A Fault Oblivious eXtreme Scale Execution Environment
Exascale computing systems will provide a thousand-fold increase in parallelism and a proportional increase in failure rate relative to today's machines. Systems software for exascale machines must provide the infrastructure to support existing applications while simultaneously enabling efficient execution of new programming models that naturally express dynamic, adaptive, irregular computation; coupled simulations; and massive data analysis in a highly unreliable hardware environment with billions of threads of execution.

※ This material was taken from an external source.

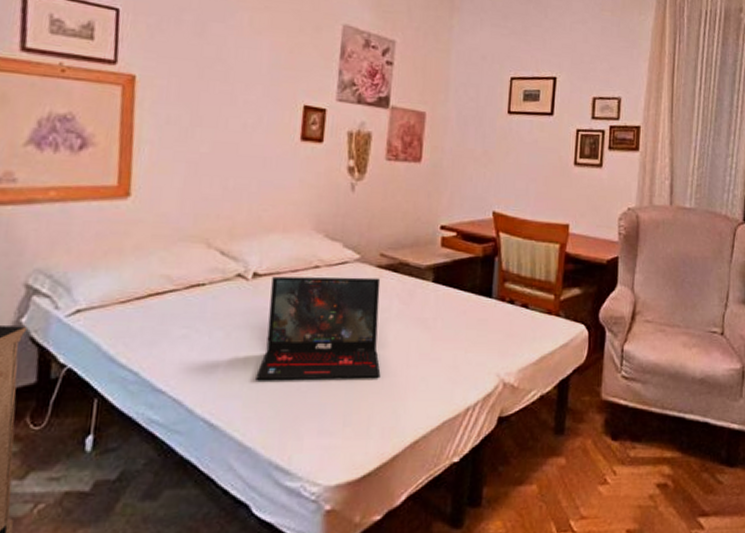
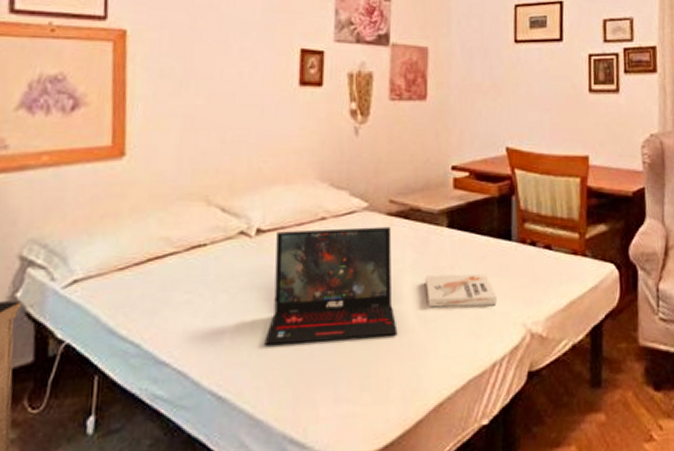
book: none [409,325,475,356] -> present [426,274,497,308]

We propose a radically new approach to the data and work distribution model provided by system software based on the unifying formalism of an abstract file system. The proposed hierarchical data model provides simple, familiar visibility and access to data structures through the file system hierarchy, while providing fault tolerance through selective redundancy. The hierarchical task model features work queues whose form and organization are represented as file system objects. Data and work are both first class entities. By exposing the relationships between data and work to the runtime system, information is available to optimize execution time and provide fault tolerance. The data distribution scheme provides replication (where desirable and possible) for fault tolerance and efficiency, and it is hierarchical to make it possible to take advantage of locality. The user, tools, and applications, including legacy applications, can interface with the data, work queues, and one another through the abstract file model. This runtime environment will provide multiple interfaces to support traditional Message Passing Interface applications, languages developed under DARPA's High Productivity Computing Systems program, as well as other, experimental programming models. We will validate our runtime system with pilot codes on existing platforms and will use simulation to validate for exascale-class platforms.